• WHAT IS REQUIRED:
Return every line from the one with "Transportation Sciences |" through the one with "D - Not applicable |", inclusive, exactly as it appears below.

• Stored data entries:
—————

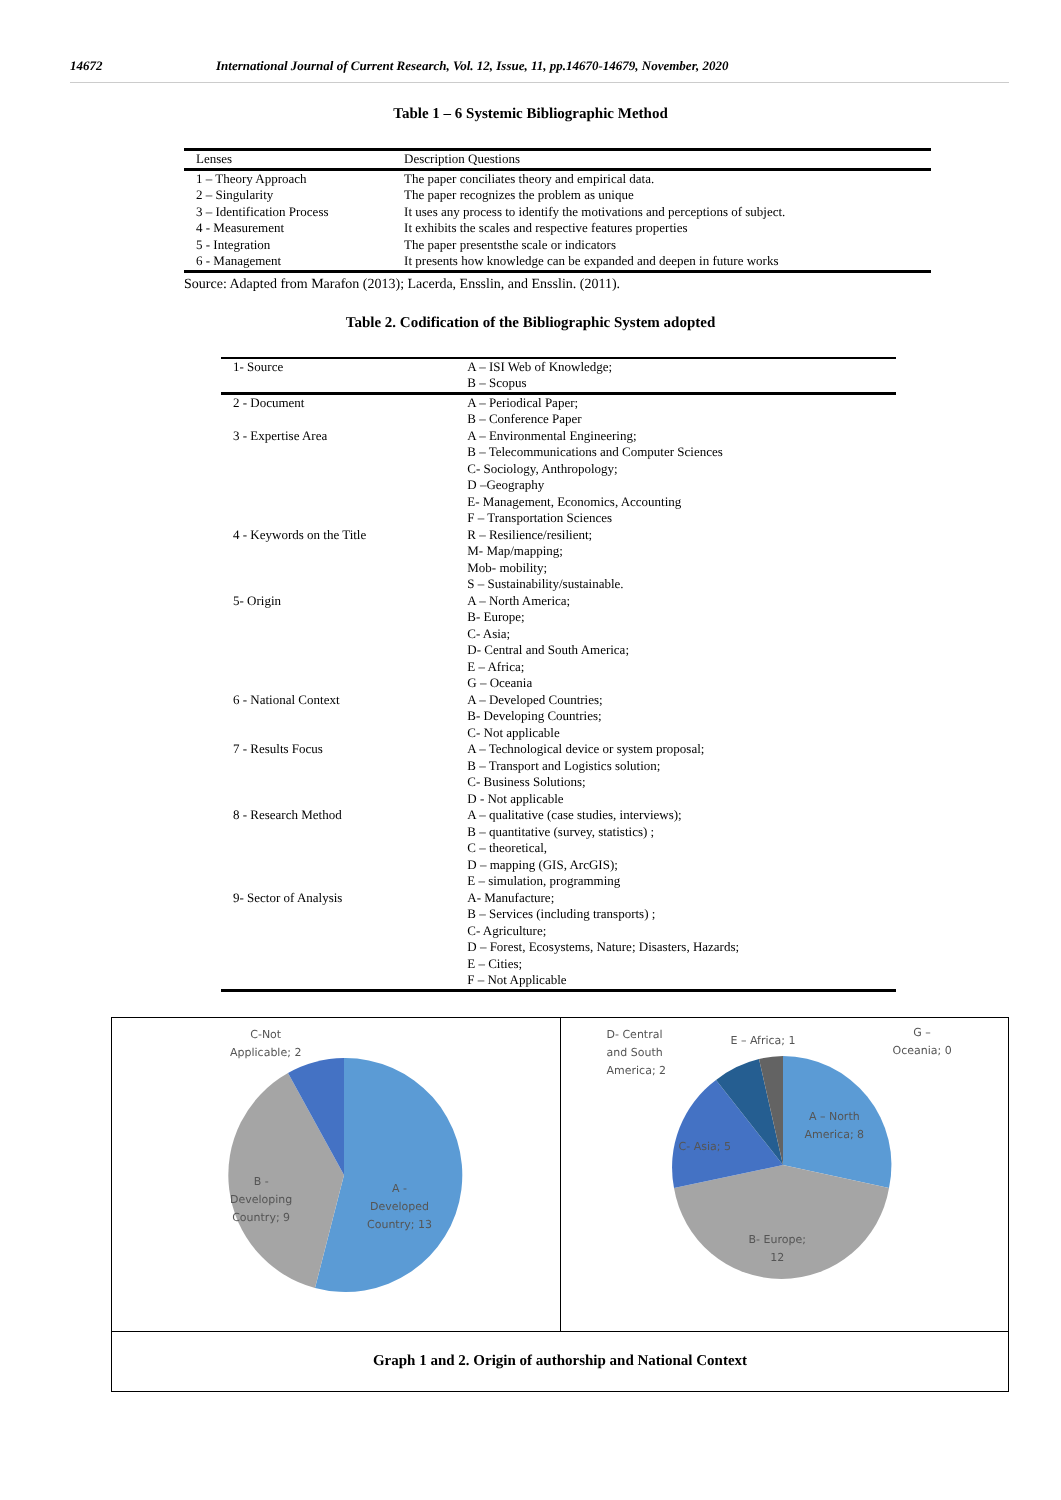14672 International Journal of Current Research, Vol. 12, Issue, 11, pp.14670-14679, November, 2020
Table 1 – 6 Systemic Bibliographic Method
| Lenses | Description Questions |
| --- | --- |
| 1 – Theory Approach 2 – Singularity 3 – Identification Process 4 - Measurement 5 - Integration 6 - Management | The paper conciliates theory and empirical data. The paper recognizes the problem as unique It uses any process to identify the motivations and perceptions of subject. It exhibits the scales and respective features properties The paper presentsthe scale or indicators It presents how knowledge can be expanded and deepen in future works |
Source: Adapted from Marafon (2013); Lacerda, Ensslin, and Ensslin. (2011).
Table 2. Codification of the Bibliographic System adopted
| 1- Source | A – ISI Web of Knowledge; B – Scopus |
| --- | --- |
| 2 - Document | A – Periodical Paper; B – Conference Paper |
| 3 - Expertise Area | A – Environmental Engineering; B – Telecommunications and Computer Sciences C- Sociology, Anthropology; D –Geography E- Management, Economics, Accounting F – Transportation Sciences |
| 4 - Keywords on the Title | R – Resilience/resilient; M- Map/mapping; Mob- mobility; S – Sustainability/sustainable. |
| 5- Origin | A – North America; B- Europe; C- Asia; D- Central and South America; E – Africa; G – Oceania |
| 6 - National Context | A – Developed Countries; B- Developing Countries; C- Not applicable |
| 7 - Results Focus | A – Technological device or system proposal; B – Transport and Logistics solution; C- Business Solutions; D - Not applicable |
| 8 - Research Method | A – qualitative (case studies, interviews); B – quantitative (survey, statistics) ; C – theoretical, D – mapping (GIS, ArcGIS); E – simulation, programming |
| 9- Sector of Analysis | A- Manufacture; B – Services (including transports) ; C- Agriculture; D – Forest, Ecosystems, Nature; Disasters, Hazards; E – Cities; F – Not Applicable |
C-Not
Applicable; 2
B -
Developing
Country; 9
A -
Developed
Country; 13
D- Central
and South
America; 2
E – Africa; 1
G –
Oceania; 0
A – North
America; 8
C- Asia; 5
B- Europe;
12
Graph 1 and 2. Origin of authorship and National Context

—————

• ANSWER FOR THE TASK:
| 3 - Expertise Area | A – Environmental Engineering; B – Telecommunications and Computer Sciences C- Sociology, Anthropology; D –Geography E- Management, Economics, Accounting F – Transportation Sciences |
| 4 - Keywords on the Title | R – Resilience/resilient; M- Map/mapping; Mob- mobility; S – Sustainability/sustainable. |
| 5- Origin | A – North America; B- Europe; C- Asia; D- Central and South America; E – Africa; G – Oceania |
| 6 - National Context | A – Developed Countries; B- Developing Countries; C- Not applicable |
| 7 - Results Focus | A – Technological device or system proposal; B – Transport and Logistics solution; C- Business Solutions; D - Not applicable |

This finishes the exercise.